The principle of private property rests on
not denying what is due: when we recognize the true meaning of
value, we shall see that private property is nothing other than
an equitable and just right to own value. [...]
Value, with which every political economy
must concern itself, since it is the foundation of this science,
has not been distinguished by all economists from the utility
which God granted to man freely (gratuite). Erroneously
identifying utility - to which all people have equal right - with
value, these economists to a certain extent supported the sophistry
of the communists. For taking the definition of value proposed
by the economists as the premise of their argument, the communists
could claim, preserving the appearance of cogency, that the owner
inequitably appropriates for himself that part of value which
in fact is utility freely granted by God. Hence Proudhon's
famous dictum: "Property is theft", is only a cogent, logical
consequence of the fallacious theory of value, still prevailing
in political economy.[...]
To establish property rights is to combat
all socialist and communist theories; and one cannot prove these
rights unless one proves that value has nothing to do with utilities
freely (gratuite) granted by God. Therefore, the private
owner does not appropriate these gifts if he utilizes only the
value which he has created through his own labor or through the
labor of those whose rights he has equitably and justly come into
possession of by way of inheritance or purchase. [...]
We have said that God created the earth;
he placed on its surface and in its entrails things capable of
satisfying the needs and demands of man. He endowed these things
with certain powers of movement and transformation. He entrusted
these forces to the management of man, so that by subjecting matter
to their action, he could produce value from it.
I have said that man should produce value.
For all gifts of God, useful for man, are only invested with value
when man adapts them through labor to the purpose of satisfying
the needs or whims of other people, and the value of the service
thus rendered will be determined by the mutuality of exchange.[...]
A gift of God always changes hands free of
charge, and the person selling value does not include in the price
the gift of God, but only labor added to it in any place and
at any time, in order to adapt this utility to the needs and
uses of man.
With such a concept of value it is easy to
prove that the private owner does not appropriate the use of and
right to God's gift, but only to the value which is the effect
of the labor exerted by him or by those whose rights he inherited.

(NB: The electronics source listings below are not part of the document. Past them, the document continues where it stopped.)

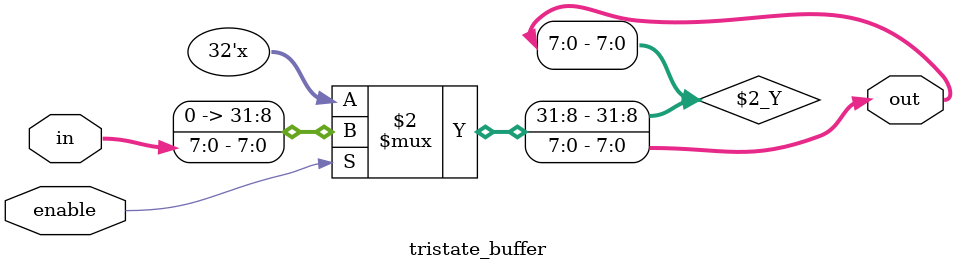
<source format=v>
module tristate_buffer(
  input [WIDTH-1:0] in,
  input enable,
  output [WIDTH-1:0] out
);

  parameter WIDTH = 8;

  assign out = enable ? in : 'bz;

endmodule

</source>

The right to transfer property on someone
else stems from the same principle, since I transfer the right
to property, that is the fruit of my personal labor, which I can
dispose of as I see fit without violating any principles of equity.
[...]
The new theory of value will be the ultimate
and terminal blow to communism, and when reflecting on the concepts
of this theory, we will find a light that will allow us to discern
easily the falsehood and utopia hiding in the shadows (K. Małecki,
Socialism and Some remarks on Its Rules, Lvov 1849, pp.70-79).